Among its observations, the report finds that the four cities are characterized by the following structural success factors:

  • Widespread community engagement that strategically elicits the input and offerings of at least three sets of stakeholders: top civic leadership; arts and educational institutions; and grassroots constituents such as parents, teachers, and teaching artists.
  • Civic leader champions such as mayors, school district superintendents, and school board members.
  • A "backbone" structure to help carry the community's vision and to coordinate the overall effort, usually in close partnership with but external to the major school district.
  • Shared governance and accountability that is exercised through a number of different avenues from decision-making executive bodies, to working committees, to the use of formal agreements and contracts.
  • Data-driven advocacy and strategic planning that often includes a community-wide inventory that identifies arts education offerings and monitors access.
  • School district commitment and leadership including vocal support from the superintendent and robust financial investments in arts education staffing, external partnerships, professional development, and curriculum development.
  • Meaningful evaluation and shared measurement practices that show a commitment to engage and invest in ongoing evaluation of program effectiveness and impact.
  • Capacity to overcome common challenges to collective action related to the financial and political constraints on schools, districts, and arts providers.

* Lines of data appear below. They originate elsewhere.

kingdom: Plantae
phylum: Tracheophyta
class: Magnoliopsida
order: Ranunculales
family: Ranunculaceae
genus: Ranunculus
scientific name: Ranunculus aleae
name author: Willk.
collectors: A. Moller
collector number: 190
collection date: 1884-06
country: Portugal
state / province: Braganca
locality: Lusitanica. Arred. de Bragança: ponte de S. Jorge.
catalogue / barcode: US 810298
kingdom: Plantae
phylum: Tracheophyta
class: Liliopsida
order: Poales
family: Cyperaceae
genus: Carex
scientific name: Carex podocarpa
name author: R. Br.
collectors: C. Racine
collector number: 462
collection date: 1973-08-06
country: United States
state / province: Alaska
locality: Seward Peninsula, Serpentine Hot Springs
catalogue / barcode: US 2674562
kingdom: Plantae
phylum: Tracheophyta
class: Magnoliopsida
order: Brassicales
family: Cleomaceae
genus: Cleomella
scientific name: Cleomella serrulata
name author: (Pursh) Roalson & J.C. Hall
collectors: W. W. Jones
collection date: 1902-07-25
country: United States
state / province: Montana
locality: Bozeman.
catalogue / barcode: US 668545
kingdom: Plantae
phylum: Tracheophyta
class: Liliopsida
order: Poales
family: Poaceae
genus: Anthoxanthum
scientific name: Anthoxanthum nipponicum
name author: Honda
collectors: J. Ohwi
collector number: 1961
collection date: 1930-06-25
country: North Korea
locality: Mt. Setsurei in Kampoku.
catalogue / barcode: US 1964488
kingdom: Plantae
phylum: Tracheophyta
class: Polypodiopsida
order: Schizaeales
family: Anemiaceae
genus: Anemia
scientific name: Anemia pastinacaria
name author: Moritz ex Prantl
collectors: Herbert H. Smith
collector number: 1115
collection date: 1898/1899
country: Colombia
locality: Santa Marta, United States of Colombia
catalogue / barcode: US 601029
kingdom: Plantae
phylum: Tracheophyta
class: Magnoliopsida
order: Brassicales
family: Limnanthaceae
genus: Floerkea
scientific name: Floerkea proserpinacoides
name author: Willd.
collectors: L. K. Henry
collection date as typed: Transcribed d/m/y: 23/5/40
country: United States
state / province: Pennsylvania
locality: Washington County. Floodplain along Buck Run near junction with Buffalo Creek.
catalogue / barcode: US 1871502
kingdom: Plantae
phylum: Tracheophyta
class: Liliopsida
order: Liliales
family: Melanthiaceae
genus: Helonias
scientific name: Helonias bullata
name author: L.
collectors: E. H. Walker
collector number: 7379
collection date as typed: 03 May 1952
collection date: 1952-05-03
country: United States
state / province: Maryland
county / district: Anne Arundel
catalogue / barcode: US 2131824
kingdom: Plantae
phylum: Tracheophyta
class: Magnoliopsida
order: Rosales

The report uses these insights into other cities' large-scale arts education initiatives to assess arts education as it exists on the ground in Milwaukee today.

 

"Over the last decade or so, Milwaukee, like other cities, has seen resources for the arts in public schools slashed amid drastic cuts in the number of school art teachers," says Chapman. "To cope with this, schools and school districts have turned to the community's rich array of external arts organizations and teaching artists to bring the arts into classrooms. But this approach is fragmented and has been insufficient to provide equitable access to arts education."

 

Despite that overall assessment, the report finds several assets that could form the basis for a community-wide arts education initiative in Milwaukee, including the commitment of the outgoing MPS superintendent and current Milwaukee Board of School Directors; strong out-of-school time efforts at MPS and other providers; arts specialty schools throughout the city; networks of artists and teaching artists that could play a potential role; an effort to restore funding for arts specialists across MPS; committed private funders; and a vast array of arts program and professional development providers.